Nel corso del recente Gran Premio di Cina dominato dalle Mercedes, la nostra redazione ha potuto notare un dettaglio tecnico interessante legato al movimento dei flap mobili della vettura anglo-tedesca.
Va detto anzitutto che non esistono in rete video chiari ed esplicativi, ma il singolare movimento è stato nettamente individuabile e non è improbabile che caratterizzasse il comportamento delle Mercedes già nel primo appuntamento stagionale.
Nelle immagini della gara che inquadravano frontalmente la W17, si è potuto notare che in fase di frenata il ripristino della posizione del profilo mobile in configurazione di alto carico aerodinamico non avviene in un unico rapido movimento, ma in due distinte fasi.

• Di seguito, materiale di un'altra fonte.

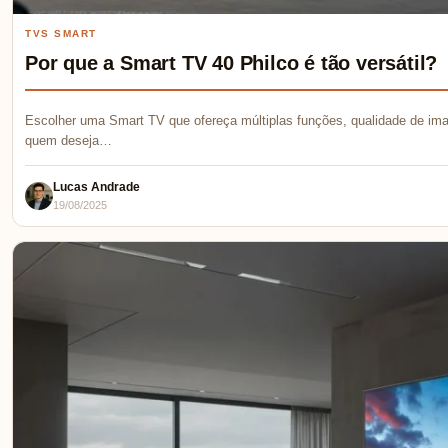
TVS SMART
Por que a Smart TV 40 Philco é tão versátil?
Escolher uma Smart TV que ofereça múltiplas funções, qualidade de ima
quem deseja…
Lucas Andrade
19/08/2025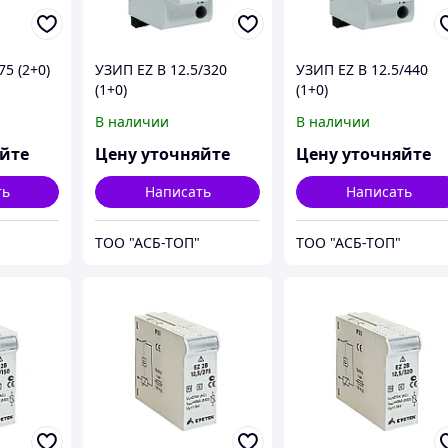
75 (2+0)
УЗИП EZ B 12.5/320
УЗИП EZ B 12.5/440
(1+0)
(1+0)
В наличии
В наличии
яйте
Цену уточняйте
Цену уточняйте
ть
Написать
Написать
ТОО "АСБ-ТОП"
ТОО "АСБ-ТОП"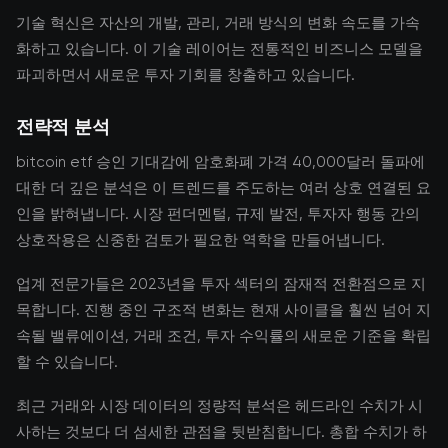
기술 혁신은 자산의 개발, 관리, 거래 방식의 변화 속도를 가속
화하고 있습니다. 이 기술 레이어는 전통적인 비즈니스 모델을
파괴하면서 새로운 투자 기회를 창출하고 있습니다.
전략적 분석
bitcoin etf 승인 기대감에 암호화폐 가격 40,000달러 돌파에
대한 더 깊은 분석은 이 트렌드를 주도하는 여러 상호 연결된 요
인을 밝혀냅니다. 시장 펀더멘털, 규제 발전, 투자자 행동 간의
상호작용은 신중한 검토가 필요한 역학을 만들어냅니다.
업계 전문가들은 2023년을 투자 섹터의 잠재적 전환점으로 지
목합니다. 진행 중인 구조적 변화는 현재 사이클을 훨씬 넘어 지
속될 밸류에이션, 거래 조건, 투자 수익률의 새로운 기준을 확립
할 수 있습니다.
최근 거래와 시장 데이터의 정량적 분석은 헤드라인 수치가 시
사하는 것보다 더 섬세한 관점을 뒷받침합니다. 총합 수치가 하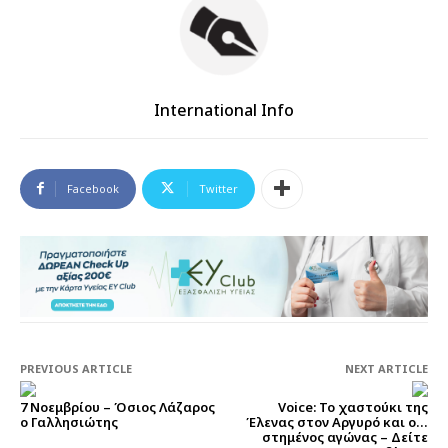
International Info
Facebook
Twitter
PREVIOUS ARTICLE
NEXT ARTICLE
7 Νοεμβρίου – Όσιος Λάζαρος
Voice: Το χαστούκι της
ο Γαλλησιώτης
Έλενας στον Αργυρό και ο…
στημένος αγώνας – Δείτε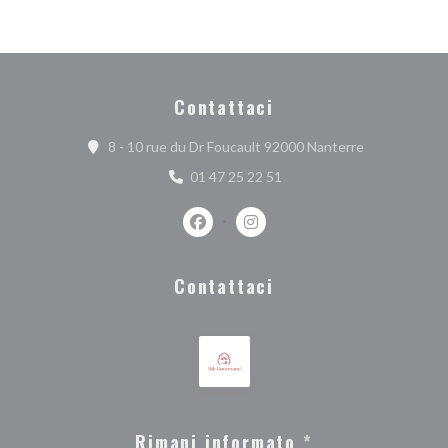
Contattaci
((apre una nuo
8 - 10 rue du Dr Foucault 92000 Nanterre
01 47 25 22 51
Facebook ((apre una nuova finestra))
Instagram ((apre una nuova fi
Contattaci
Rimani informato
*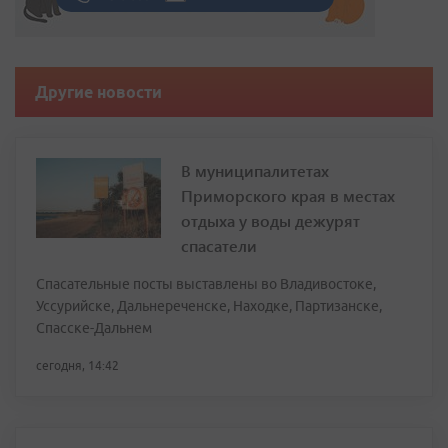
Другие новости
В муниципалитетах
Приморского края в местах
отдыха у воды дежурят
спасатели
Спасательные посты выставлены во Владивостоке,
Уссурийске, Дальнереченске, Находке, Партизанске,
Спасске-Дальнем
сегодня, 14:42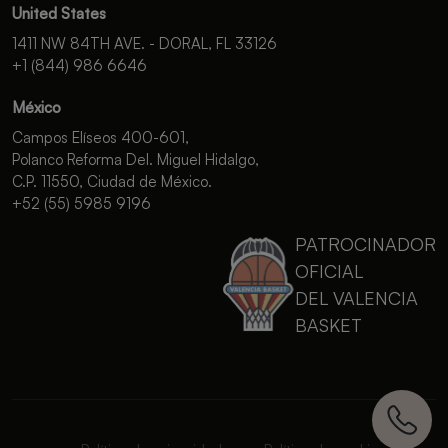
United States
1411 NW 84TH AVE. - DORAL, FL 33126
+1 (844) 986 6646
México
Campos Elíseos 400-601,
Polanco Reforma Del. Miguel Hidalgo,
C.P. 11550, Ciudad de México.
+52 (55) 5985 9196
PATROCINADOR
OFICIAL
DEL VALENCIA
BASKET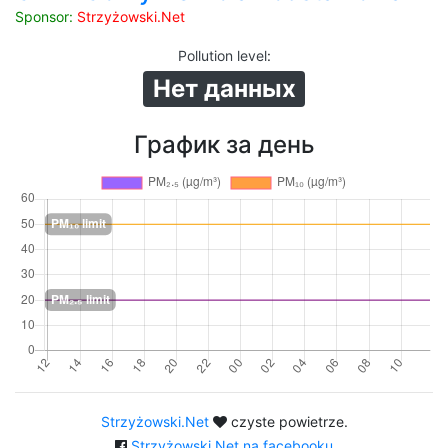
Sponsor:
Strzyżowski.Net
Pollution level
:
Нет данных
График за день
Strzyżowski.Net
czyste powietrze.
Strzyżowski.Net na facebooku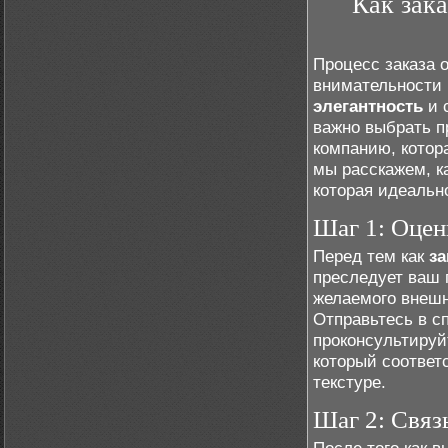
Как зак
Процесс заказа 
внимательности 
элегантность
и 
важно выбрать п
компанию, котор
мы расскажем, к
которая идеальн
Шаг 1: Оцен
Перед тем как
за
преследует ваш 
желаемого внешн
Отправьтесь в с
проконсультируй
который соответ
текстуре.
Шаг 2: Связ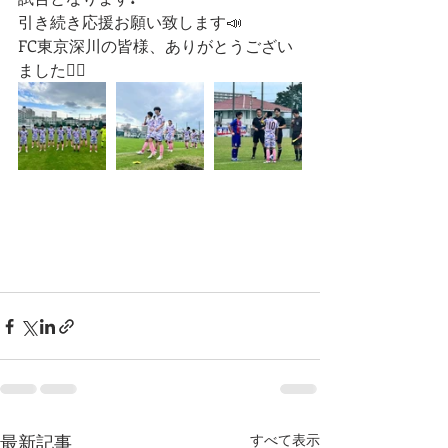
引き続き応援お願い致します📣
FC東京深川の皆様、ありがとうござい
ました🙇‍♂️
最新記事
すべて表示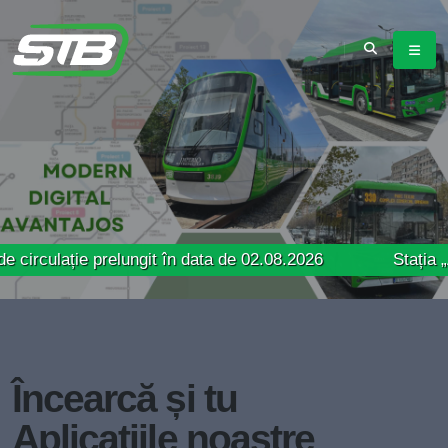
ie prelungit în data de 02.08.2026
Stația „Aeroport 
Încearcă și tu
Aplicațiile noastre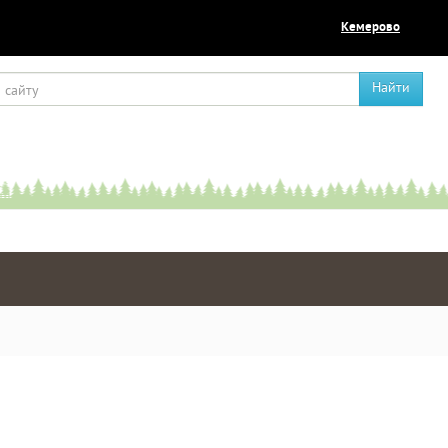
Кемерово
Найти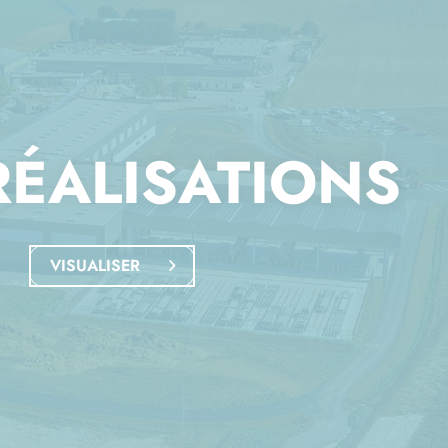
RÉALISATIONS
VISUALISER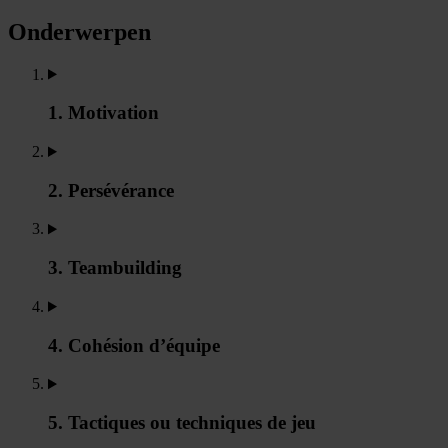
Onderwerpen
1. Motivation
2. Persévérance
3. Teambuilding
4. Cohésion d’équipe
5. Tactiques ou techniques de jeu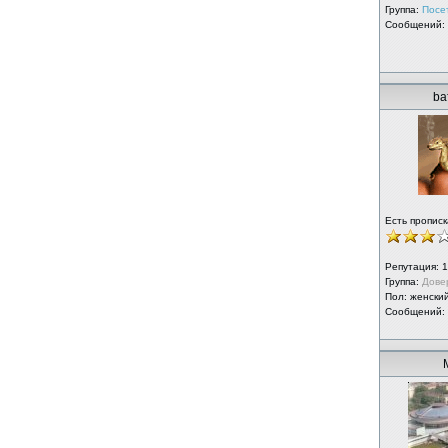
Группа:
Посе
Сообщений:
ba
Есть прописк
Репутация:
1
Группа:
Дове
Пол: женски
Сообщений:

La prima fase, caratterizzata da un movimento rapido, avviene tra la condizione di basso carico fino a circa metà della corsa, con un comportamento del tutto analogo a quello dei competitor.
La seconda fase, più interessante, avviene in maniera lenta e progressiva, portando con dolcezza il flap a fine corsa poco prima della staccata.
Si presume che tale espediente tecnico sia volto a creare una variazione di carico più graduale sull’asse anteriore, garantendo al pilota maggiore confidenza nella delicata fase della frenata.
Una supposizione suffragata anzitutto dalle motivazioni che hanno portato al momentaneo accantonamento dell’ala rotante della Ferrari che, al momento, sembra non garantire un corretto feeling ai piloti proprio per via dell’elevata instabilità generata nella fase di ritorno verso la configurazione di alto carico.
Un ulteriore indizio risiede, probabilmente, nelle parole dello stesso alfiere Mercedes George Russell che, all’indomani del Gran Premio di Australia, aveva lamentato alcuni problemi di instabilità all’anteriore proprio nelle suddette fasi di frenata.
Un movimento progressivo come quello descritto è permesso dai regolamenti, che impongono solamente un tempo massimo di transizione tra la modalità curva e la modalità rettilineo: sotto queste premesse, anche l’ala Macarena della SF-26 rientra nella piena legalità.
Va ricordato che il meccanismo che governa le attuali ali mobili è azionato da un attuatore idraulico la cui gestione è demandata a specifiche elettrovalvole.
Questi componenti regolano il passaggio del fluido dalla camera anteriore a quella posteriore dell’attuatore, consentendone il movimento alternativo che agisce sulla posizione dell’ala.
Per realizzare un movimento così articolato come quello visibile sulla W17, è possibile che i tecnici di Brackley si siano affidati a valvole idrauliche di tipo proporzionale, ovvero capaci di regolare la portata di fluido diretta verso l’attuatore e viceversa.
In questo modo, alla massima portata erogata corrisponde un movimento rapido del meccanismo, mentre a una portata intermedia si ottiene il movimento progressivo e fluido che caratterizza le fasi di frenata dell’ala Mercedes.
Non vi è prova, al momento, che questo comportamento venga fatto variare a seconda della curva del tracciato, come riportato da alcuni account sui social media.
Qualora il meccanismo fosse effettivamente asservito da un’elettrovalvola proporzionale, tale eventualità sarebbe tuttavia plausibile, poiché il comportamento della stessa sarebbe programmabile via software quantomeno a veicolo fermo.